University of Minnesota, Minneapolis, MN, USA.
Curr Med Res Opin. 2010 Jan;26(1):239-51. doi: 10.1185/03007990903426787.
To review the safety profile of tramadol hydrochloride (tramadol) in the treatment of chronic osteoarthritis pain, with specific reference to the incidence of adverse events (AEs) reported in large clinical trials.
An extensive review of published clinical trials with tramadol was conducted, using literature searches in MEDLINE and EMBASE (since 1997) and the key search terms: tramadol, immediate-release (IR), extended-release (ER), sustained-release (SR), chronic pain, and osteoarthritis. Studies were included based on appropriate study design, appropriately reported safety data, and chronic osteoarthritis as a pain condition. Secondary analyses of previously published pain studies were excluded.

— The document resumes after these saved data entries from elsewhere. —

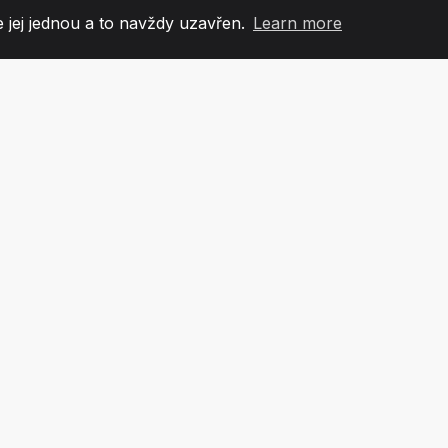
 jej jednou a to navždy uzavřen.
Learn more
60
+36
7
OVÉ TÝMU
COUNTRIES
KANCEL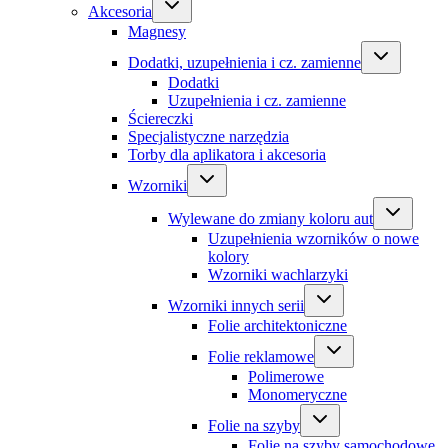
Akcesoria
Magnesy
Dodatki, uzupełnienia i cz. zamienne
Dodatki
Uzupełnienia i cz. zamienne
Ściereczki
Specjalistyczne narzędzia
Torby dla aplikatora i akcesoria
Wzorniki
Wylewane do zmiany koloru aut
Uzupełnienia wzorników o nowe
kolory
Wzorniki wachlarzyki
Wzorniki innych serii
Folie architektoniczne
Folie reklamowe
Polimerowe
Monomeryczne
Folie na szyby
Folie na szyby samochodowe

Fifteen studies met the inclusion criteria. The most common AEs reported across all tramadol formulations were nausea, dizziness, constipation, vomiting, somnolence, and headache. Most AEs were mild to moderate in severity and occurred more commonly during initial treatment than during maintenance treatment. Differences in the rates of selected gastrointestinal and central nervous system AEs were seen between long-acting and immediate-release tramadol formulations, both within individual studies and across all studies. AEs appeared to be dose-dependent in fixed-dose studies.

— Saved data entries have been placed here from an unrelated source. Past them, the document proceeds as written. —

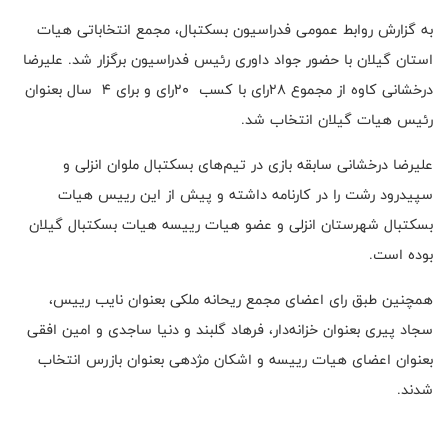
به گزارش روابط عمومی فدراسیون بسکتبال، مجمع انتخاباتی هیات
استان گیلان با حضور جواد داوری رئیس فدراسیون برگزار شد. علیرضا
درخشانی کاوه از مجموع ۲۸رای با کسب ۲۰رای و برای ۴ سال بعنوان
رئیس هیات گیلان انتخاب شد.
علیرضا درخشانی سابقه بازی در تیم‌های بسکتبال ملوان انزلی و
سپیدرود رشت را در کارنامه داشته و پیش از این رییس هیات
بسکتبال شهرستان انزلی و عضو هیات رییسه هیات بسکتبال گیلان
بوده است.
همچنین طبق رای اعضای مجمع ریحانه ملکی بعنوان نایب رییس،
سجاد پیری بعنوان خزانه‌دار، فرهاد گلبند و دنیا ساجدی و امین افقی
بعنوان اعضای هیات رییسه و اشکان مژدهی بعنوان بازرس انتخاب
شدند.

This review provides a robust base for descriptive assessment of AEs associated with long-acting tramadol formulations. Although the actions of different tramadol formulations are biologically similar, differences in pharmacokinetics, drug-release patterns, and availability may influence the incidence of AEs associated with tramadol. Because of the limitations of a qualitative safety analysis across studies with different populations and study designs, any observed differences should be interpreted with caution, but these differences may help educate healthcare providers about tramadol treatment in patients with chronic osteoarthritis pain and help them select the optimal dose for specific patients.
综述盐酸曲马多(曲马多)治疗慢性骨关节炎疼痛的安全性概况,特别参考大型临床试验报告的不良事件(AE)发生率。
使用 MEDLINE 和 EMBASE(自 1997 年起)中的文献检索,对曲马多的已发表临床试验进行了广泛的回顾,并使用了以下关键搜索词:曲马多、速释(IR)、缓释(ER)、控释(SR)、慢性疼痛和骨关节炎。纳入研究的标准为:适当的研究设计、适当报告的安全性数据以及慢性骨关节炎作为疼痛病症。排除了先前发表的疼痛研究的二次分析。
符合纳入标准的研究有 15 项。所有曲马多制剂报告的最常见 AE 为恶心、头晕、便秘、呕吐、嗜睡和头痛。大多数 AE 的严重程度为轻度至中度,在初始治疗期间比维持治疗期间更常见。长效和速释曲马多制剂在个别研究和所有研究中均观察到选定的胃肠道和中枢神经系统 AE 的发生率存在差异。在固定剂量研究中,AE 似乎与剂量有关。
本综述为描述性评估长效曲马多制剂相关 AE 提供了可靠依据。尽管不同曲马多制剂的作用在生物学上相似,但药代动力学、药物释放模式和可利用性的差异可能会影响与曲马多相关的 AE 发生率。由于在具有不同人群和研究设计的研究之间进行的定性安全性分析存在局限性,因此应谨慎解释任何观察到的差异,但这些差异可能有助于教育医疗保健提供者有关慢性骨关节炎疼痛患者的曲马多治疗,并帮助他们为特定患者选择最佳剂量。